“Las normas de la casa de la sidra” de Lasse Halsström (The cider house rules, 1999) es una de esas películas incapaz de dejar indiferente al espectador, y es por ello que no he podido resistir la tentación de escribir sobre ella. Sin duda, el guión de John Irving (autor, también, de la novela en la que está basada la película) contribuye a la plena realización de esta obra de arte. En ella las cuestiones éticas que se abordan son múltiples y de considerable interés. La más importante y, por tanto, a la que voy a dedicar una especial atención, es la cuestión del aborto, pero son muchos más los temas conflictivos que se tratan en la película, entre ellos: “falsedad documental o modificación de la historia clínica, infidelidad o deslealtad, drogadicción o incesto, mentira o suplantación”, ya mencionados en el comentario original “Las normas del aborto” (bioética y cine 1) publicado por Antonio Casado.
Una película que, antes de hacer la presentación de sus personajes, nos presenta una “voz en off” reflexionando sobre las decisiones, no puede ser más que una película de un alto nivel de reflexión ética, pues es en el ámbito de la ética donde se trata de decidir, y decidir supone eliminar el resto de posibilidades y, por tanto, a menudo, es una situación conflictiva. Volviendo a citar la entrada publicada por Antonio Casado: “De manera que si más arriba se ha hablado de la imperiosa necesidad de decidir a la que los personajes de esta narración se ven impelidos, muchas de esas decisiones les supondrán franquear el umbral de lo que la norma establece” artículo (I. Marzábal y M. Marijuán, "Ética y narración. Una lectura de Las normas de la casa de la sidra", Ars Medica. Revista de Humanidades2003; 1: 140-141).
En España, el modelo de la “ley de plazos”, sólo lleva en vigencia desde Julio de 2010, algo que resulta, a mi parecer, sorprendente en pleno siglo XXI. Hasta entonces, el aborto, estaba tan sólo justificado en tres supuestos que ya todos conocemos de sobra: violación, malformación del feto y riesgo físico o psicológico para la madre.
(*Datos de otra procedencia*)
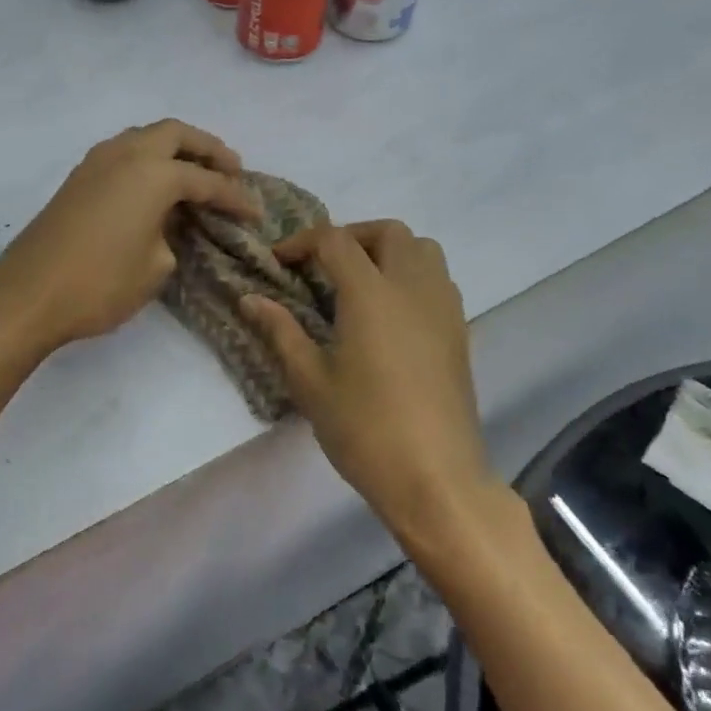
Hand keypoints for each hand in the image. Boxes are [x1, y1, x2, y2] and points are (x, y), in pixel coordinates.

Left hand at [0, 120, 259, 353]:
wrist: (28, 294)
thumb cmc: (100, 284)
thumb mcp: (155, 268)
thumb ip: (172, 236)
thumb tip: (167, 226)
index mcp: (154, 173)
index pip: (207, 180)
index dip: (236, 198)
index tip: (256, 213)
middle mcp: (126, 154)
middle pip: (176, 133)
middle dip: (208, 148)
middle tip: (231, 169)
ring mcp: (96, 162)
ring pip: (145, 137)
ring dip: (174, 148)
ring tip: (195, 171)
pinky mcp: (77, 178)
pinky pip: (123, 153)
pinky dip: (147, 159)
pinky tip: (155, 184)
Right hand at [242, 222, 500, 545]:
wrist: (436, 478)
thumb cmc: (364, 428)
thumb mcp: (310, 381)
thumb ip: (281, 331)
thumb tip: (250, 298)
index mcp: (371, 294)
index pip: (335, 240)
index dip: (302, 242)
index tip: (279, 264)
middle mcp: (412, 287)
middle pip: (388, 232)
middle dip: (350, 236)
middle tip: (321, 264)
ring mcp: (443, 308)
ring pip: (422, 249)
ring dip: (387, 251)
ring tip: (358, 282)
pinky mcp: (460, 332)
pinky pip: (437, 279)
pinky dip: (411, 275)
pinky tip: (389, 313)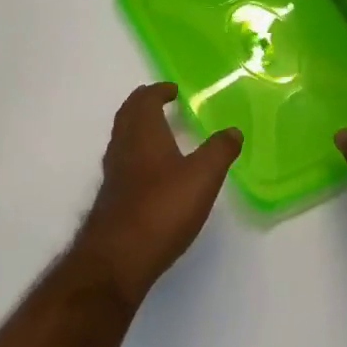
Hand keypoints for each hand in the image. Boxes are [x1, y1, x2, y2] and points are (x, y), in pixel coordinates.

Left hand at [75, 83, 241, 308]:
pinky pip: (124, 162)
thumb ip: (219, 151)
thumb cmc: (162, 208)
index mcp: (143, 133)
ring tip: (161, 134)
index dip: (158, 91)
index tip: (172, 91)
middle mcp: (123, 146)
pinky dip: (137, 154)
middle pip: (128, 115)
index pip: (144, 100)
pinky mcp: (112, 197)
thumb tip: (233, 131)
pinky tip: (152, 173)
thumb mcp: (202, 177)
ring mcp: (114, 173)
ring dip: (139, 129)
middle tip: (162, 103)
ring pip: (123, 138)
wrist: (119, 256)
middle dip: (144, 105)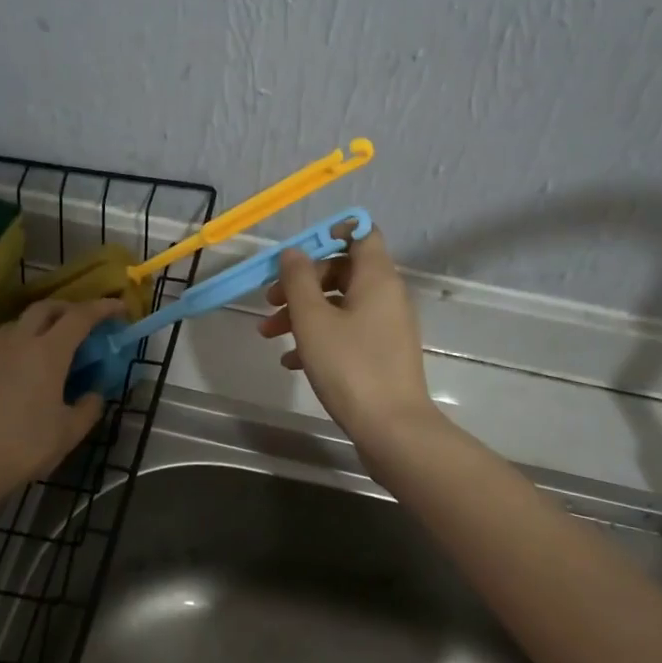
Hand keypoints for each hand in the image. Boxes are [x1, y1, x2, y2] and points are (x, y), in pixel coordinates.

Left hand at [0, 297, 123, 507]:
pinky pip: (1, 345)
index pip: (80, 316)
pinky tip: (21, 370)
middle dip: (68, 308)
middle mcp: (18, 342)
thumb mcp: (68, 432)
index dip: (102, 308)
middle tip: (83, 322)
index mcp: (48, 352)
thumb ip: (88, 408)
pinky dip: (19, 345)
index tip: (119, 308)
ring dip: (39, 323)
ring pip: (18, 323)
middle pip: (45, 308)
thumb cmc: (24, 446)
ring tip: (50, 343)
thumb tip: (93, 395)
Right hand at [257, 228, 444, 450]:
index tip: (298, 252)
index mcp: (377, 278)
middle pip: (342, 271)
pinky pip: (347, 333)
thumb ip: (298, 280)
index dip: (330, 234)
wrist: (392, 428)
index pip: (362, 234)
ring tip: (269, 334)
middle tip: (270, 301)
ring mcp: (386, 327)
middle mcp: (387, 296)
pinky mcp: (382, 355)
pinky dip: (320, 338)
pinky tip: (292, 362)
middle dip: (302, 283)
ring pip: (340, 305)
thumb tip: (294, 252)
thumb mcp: (313, 320)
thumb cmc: (350, 366)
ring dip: (303, 314)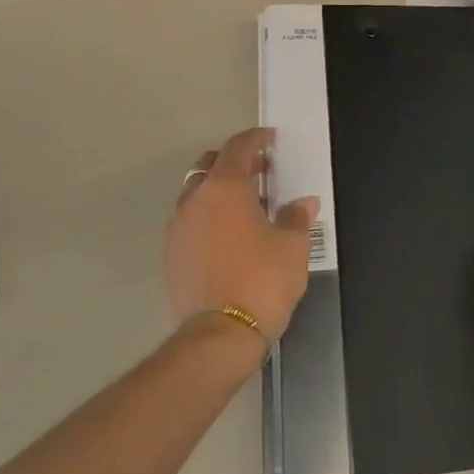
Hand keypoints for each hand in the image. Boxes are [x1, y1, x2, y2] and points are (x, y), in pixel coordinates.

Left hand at [165, 127, 317, 343]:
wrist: (220, 334)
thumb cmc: (262, 280)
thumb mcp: (293, 246)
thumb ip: (296, 217)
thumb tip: (303, 204)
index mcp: (225, 188)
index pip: (238, 148)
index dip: (255, 139)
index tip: (270, 139)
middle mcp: (195, 200)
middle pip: (210, 166)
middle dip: (235, 163)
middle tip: (260, 171)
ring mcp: (178, 228)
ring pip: (197, 194)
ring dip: (219, 191)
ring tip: (246, 206)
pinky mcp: (171, 255)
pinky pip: (190, 222)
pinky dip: (208, 217)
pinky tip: (229, 235)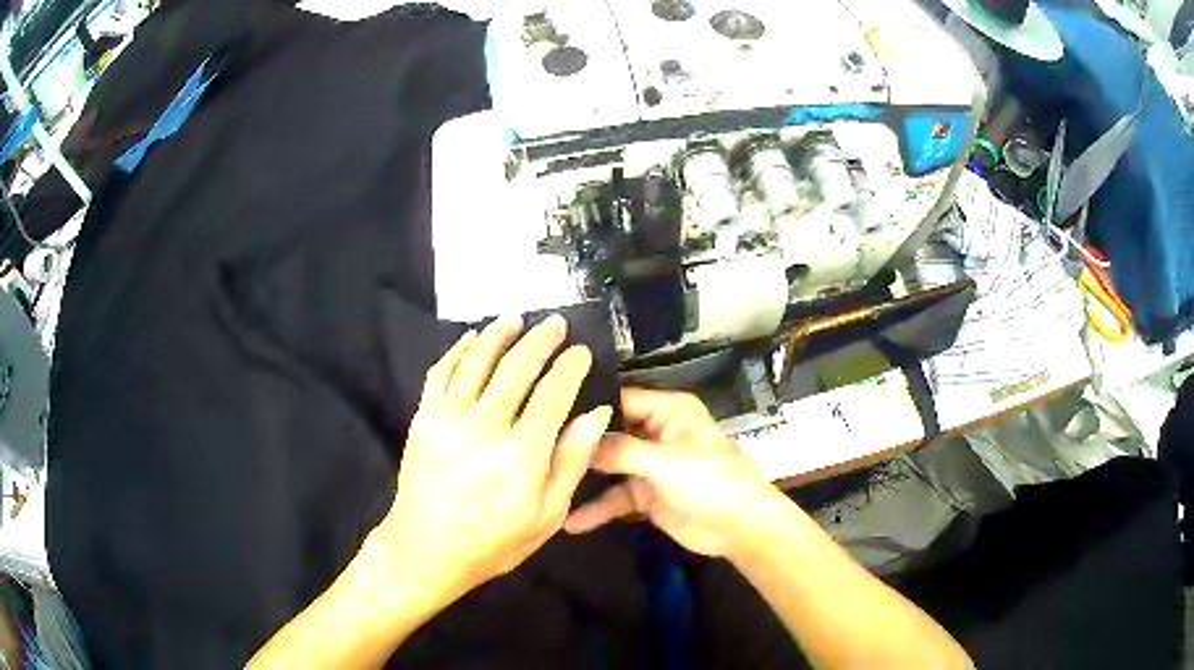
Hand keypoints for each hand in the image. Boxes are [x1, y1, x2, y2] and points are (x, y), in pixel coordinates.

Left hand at [372, 315, 612, 601]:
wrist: (427, 548)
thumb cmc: (494, 540)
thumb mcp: (547, 514)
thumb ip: (572, 461)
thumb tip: (595, 413)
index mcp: (523, 451)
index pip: (553, 392)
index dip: (570, 366)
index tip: (581, 351)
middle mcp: (486, 424)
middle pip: (517, 366)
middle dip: (540, 340)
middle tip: (554, 323)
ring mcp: (449, 417)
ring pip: (477, 360)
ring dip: (499, 334)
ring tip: (515, 319)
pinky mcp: (424, 417)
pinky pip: (440, 372)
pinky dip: (457, 350)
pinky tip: (471, 338)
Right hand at [565, 388, 782, 557]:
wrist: (740, 527)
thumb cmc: (711, 482)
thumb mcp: (665, 462)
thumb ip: (621, 451)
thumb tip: (577, 441)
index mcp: (667, 411)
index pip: (620, 398)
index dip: (588, 406)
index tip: (546, 412)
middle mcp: (655, 432)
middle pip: (609, 433)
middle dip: (579, 444)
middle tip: (534, 449)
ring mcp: (649, 465)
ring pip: (608, 467)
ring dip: (584, 479)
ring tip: (544, 485)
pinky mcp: (646, 495)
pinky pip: (615, 497)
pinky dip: (597, 509)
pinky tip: (570, 522)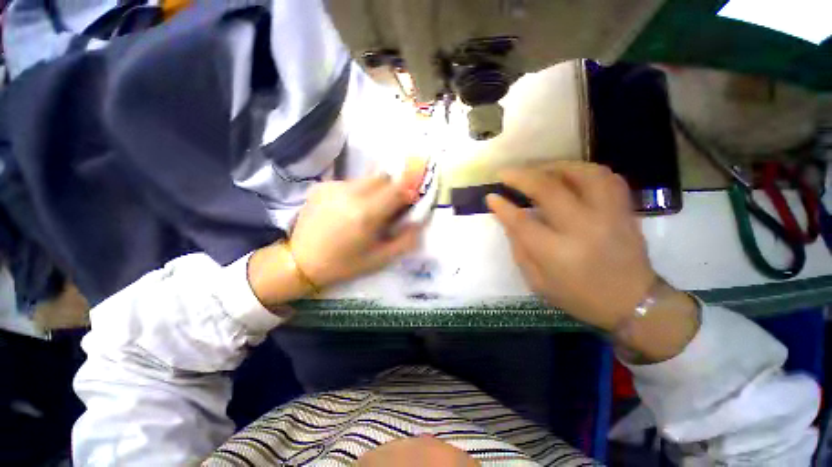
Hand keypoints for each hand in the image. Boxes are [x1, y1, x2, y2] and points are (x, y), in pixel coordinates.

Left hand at [290, 173, 421, 287]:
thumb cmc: (344, 263)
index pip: (398, 188)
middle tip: (388, 208)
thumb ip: (405, 241)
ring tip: (366, 210)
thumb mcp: (380, 259)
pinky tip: (347, 209)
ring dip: (375, 190)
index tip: (411, 199)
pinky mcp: (322, 186)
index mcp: (367, 213)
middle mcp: (351, 193)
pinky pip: (349, 182)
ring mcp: (334, 187)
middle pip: (383, 178)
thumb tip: (420, 222)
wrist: (300, 261)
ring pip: (367, 179)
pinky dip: (357, 192)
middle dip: (392, 189)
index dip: (410, 189)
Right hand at [486, 161, 655, 330]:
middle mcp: (583, 229)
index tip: (490, 196)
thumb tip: (509, 220)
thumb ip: (520, 249)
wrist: (633, 303)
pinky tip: (568, 173)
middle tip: (505, 172)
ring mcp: (609, 216)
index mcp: (557, 254)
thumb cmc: (578, 297)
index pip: (522, 222)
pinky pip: (606, 177)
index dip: (502, 207)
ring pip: (582, 174)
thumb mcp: (537, 282)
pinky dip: (583, 170)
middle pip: (549, 189)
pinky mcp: (624, 210)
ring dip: (554, 166)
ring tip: (537, 169)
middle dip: (521, 176)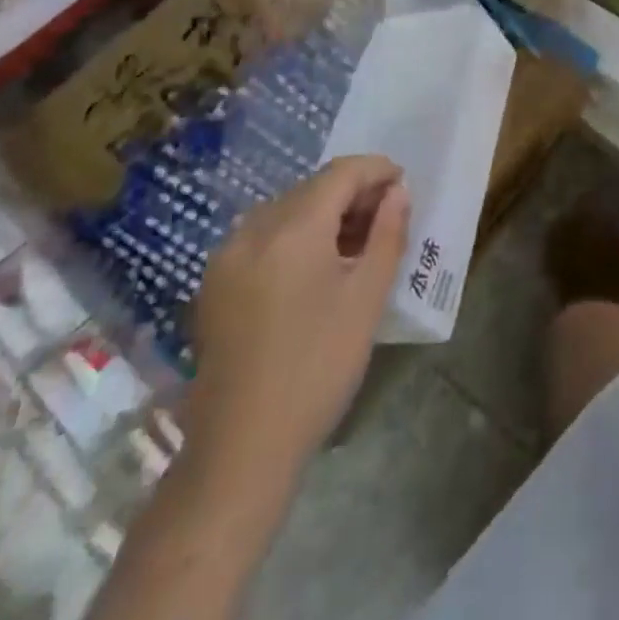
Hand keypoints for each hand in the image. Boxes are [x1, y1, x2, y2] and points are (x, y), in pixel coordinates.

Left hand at [191, 155, 410, 462]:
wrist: (241, 449)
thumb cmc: (318, 367)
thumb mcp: (367, 298)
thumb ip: (387, 234)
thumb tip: (398, 192)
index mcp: (291, 229)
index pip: (340, 173)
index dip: (376, 170)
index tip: (403, 184)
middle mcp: (252, 230)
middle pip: (311, 188)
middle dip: (352, 193)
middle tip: (388, 216)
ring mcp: (226, 257)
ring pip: (285, 210)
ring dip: (324, 213)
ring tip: (358, 242)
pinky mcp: (214, 285)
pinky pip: (262, 237)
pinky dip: (295, 236)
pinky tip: (317, 266)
Creo que debería haber existido siempre un cuarto supuesto: el riesgo de daño psicológico para el futuro niño. Y es que, si ser padres, incluso cuando se está preparado para ello, jamás he oído decir que sea una tarea sencilla, no quiero imaginar lo que debe ser asumir la paternidad repentinamente y sin quererlo, en palabras del Dr. Larch: “Homer, si esperas que las personas sean responsables de sus hijos, tienes que brindarles el derecho a decidir si quieren o no tenerlos, ¿estás de acuerdo?”. Lo que es aún más reseñable es el contexto en el que transcurre esta conversación entre el Dr. Larch y Homer, tras una espeluznante sacudida de conciencia incluso para el espectador más conservador: una joven con cuarenta de fiebre, una peritonitis aguda, el útero perforado y un objeto extraño, similar a una aguja de ganchillo, en su interior acaba de acudir, en busca de ayuda, al Dr. Larch. Pero ya era demasiado tarde…
En este contexto, me gustaría resaltar el papel de la mujer, encargada de llevar a la criatura en su vientre. Obviamente, la responsabilidad ha de recaer en las dos partes… pero, en última instancia, la que padece las consecuencias es ella. Sólo en el caso de que sea un embarazo buscado o de que ambos decidan responsabilizarse de lo ocurrido, ella no sufrirá. De lo contrario, siempre saldrá perjudicada. Bien porque él decida no responsabilizarse y ella asuma el embarazo (porque la ley o sus principios le impiden abortar), bien por los trastornos psicológicos que pueden quedarle como consecuencia del aborto. En definitiva, para que la mujer sea autónoma, libre y goce de pleno derecho con respecto a su cuerpo, hemos de permitirles ser quienes decidan si quieren o no tener ese hijo. Sólo si les brindamos el derecho a decidir si quieren o no ser madres, podremos exigirles que sean responsables como tales. Esta es la única vía por la cual podremos traer al mundo “príncipes de Maine y reyes de Nueva Inglaterra”.